[MIFF ’11] Take Shelter

Take Shelter

Michael Shannon plays Curtis LaForche, your average everyday Joe, who begins to get haunted by strange dreams focus around a huge and devastating storm. These dreams leave him waking up in a pool of sweat, they are so vivid that the events that take place in the dream affect him while awake (a dog bite on his arm in the dream, leaves his arm in pain all day). He seems so sure that his dreams mean something that he begins to renovate an old storm shelter so he can save his family. Naturally this ‘crazy’ behaviour takes a toll on his family as his wife Samantha (Jessica Chastain) struggles to deal. Their daughter Hannah (Tova Stewart) is deaf, and they need Curtis to hold on to his job in order for the health insurance to cover her up coming surgery. It is apparent that Curtis is aware that his behaviour isn’t right, and he begins to question whether his dreams are real or whether he is falling victim to his own madness.
Sounds deep, and it really is. Take Shelter really tackles so many different elements that might not see apparent on the surface. It brings to light extreme paranoia, anxiety, fear, self doubt and faith. I believe the film is focused on showing the audience this story through the way Curtis perceives everything. I don’t think we are seeing it from any kind of reality aside from his own. He is almost in every scene, and we do not really see how his wife deals with whats happening aside from when she is around him for the most part. This really is a portrait of one mans decent into madness, and the sad part is that he suspects as much. The storm in his dreams represents his mental illness, and the worse the storm gets, the worse his mental state gets. Its core though aside from this, is the strong family unit, the love between the characters. Samantha tries to understand her husband, and what he is dealing with, she doesn’t simply leave him, she pushes him to deal with his issues.
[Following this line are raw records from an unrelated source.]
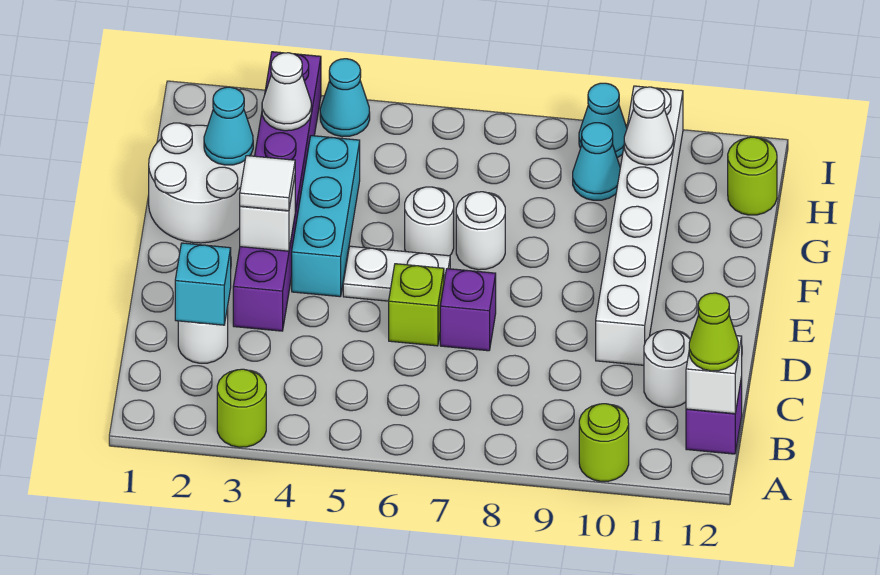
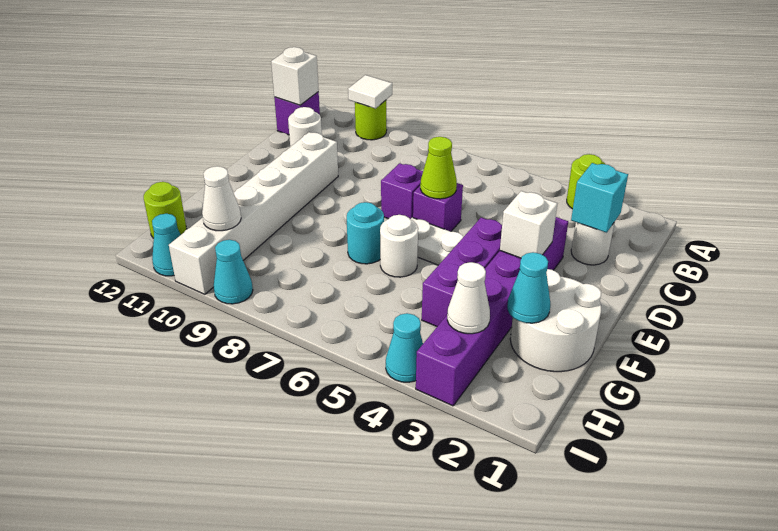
lime 1x1 cone [689,293,738,371] -> lime 1x1 cone moved to [420,137,457,199]
lime 1x1 brick [389,264,444,346] -> purple 1x1 brick [413,183,463,232]
white 1x1 tile [240,156,295,211] -> white 1x1 tile moved to [348,75,392,109]
cyan 1x3 brick [292,136,360,297] -> purple 1x3 brick [422,217,502,326]
white 1x1 round brick [456,192,505,270] -> cyan 1x1 round brick [347,202,384,264]
cyan 1x1 cone [573,123,620,200] -> cyan 1x1 cone moved to [152,214,181,276]

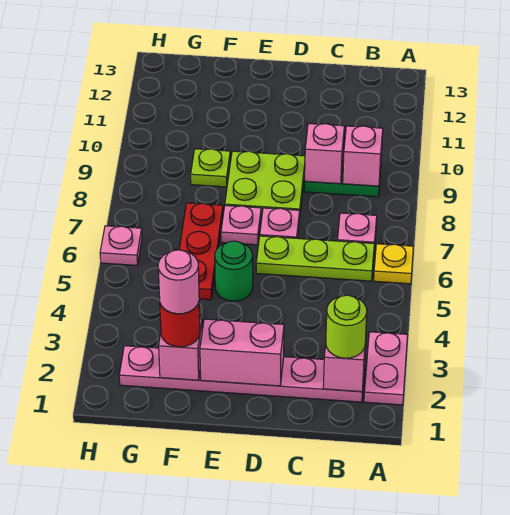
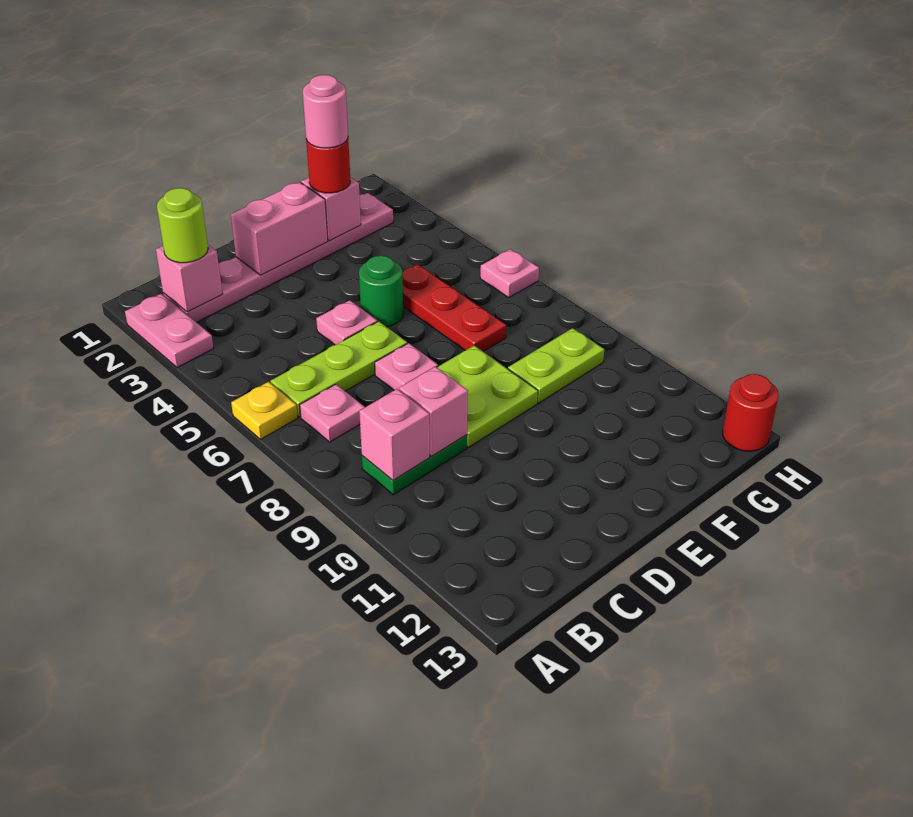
pink 1x1 plate [221,206,261,245] -> pink 1x1 plate moved to [316,300,377,345]
lime 1x1 plate [191,149,230,187] -> lime 1x2 plate [508,328,604,403]
none -> red 1x1 round brick [723,374,779,451]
Take Shelter wouldn’t work as well without its central performances, particularly that of Michael Shannon. Once the credits rolled and the lights came up in the cinema, my first reaction was “Wow, that has got to be the most normal I’ve seen Shannon and his character was clearly suffering a mental illness”. My statement is a clear indication of what types of roles he plays, so it was actually very different (and a nice surprise) to see him in this role. Yes his character is suffering, but Curtis is a regular guy, he works for a sand mining company and he supports his family. He’s a quiet man, and he seems content with his life. Shannon played each aspect of Curtis with such naturalism, it wasn’t over the top or unbelievable. He felt like a real person, a nice family man that could be living in your neighbourhood. Once the dreams start, his reactions really reflected that of someone confused and tormented. He’s aware that this isn’t normal and he seeks help, it is a performance that I personally could relate to and I could see myself perhaps reacting the way he did. Jessica Chastain who was just wonderful in Tree Of Life is just as wonderful here. She really made for a great counter-part to Shannon’s Curtis. They were a believable couple, and really expressed the love and respect they had for each other. Tova Stewart was just adorable as their daughter, and it rounded off a solid family unit. Kathy Baker was a nice addition as Curtis’ mother, and one of the possible sources for his problems.
Take Shelter is a film that I found to be both fascinating and compelling. It does not immediately reveal its intentions and its ending one of the most ambiguous endings I have seen form quite some time. It worked for me, as I had formed my own idea of what I was seeing and what it meant. I think each person will probably take away something different, and it will either work or wont. Jeff Nichols I believe has made a very strong and solid film, he wrote a very sharp and smart script and he knew exactly what he was doing. As I said the performances were fantastic, and it all came together really well. The direction was tight, the tension was built up rather well, and it was paced the way it needed to be for that full effect. The moments that really hit the hardest are the ones that divided the family, and put into question Curtis’ sanity. The film was beautifully shot, the cinematography was just amazing, perhaps one of the best I have seen in a film this year (next to Meek’s Cutoff). I was a fan of this film, and I really hope it finds an audience. My original rating was 4 on 5, however I have now adjusted it accordingly.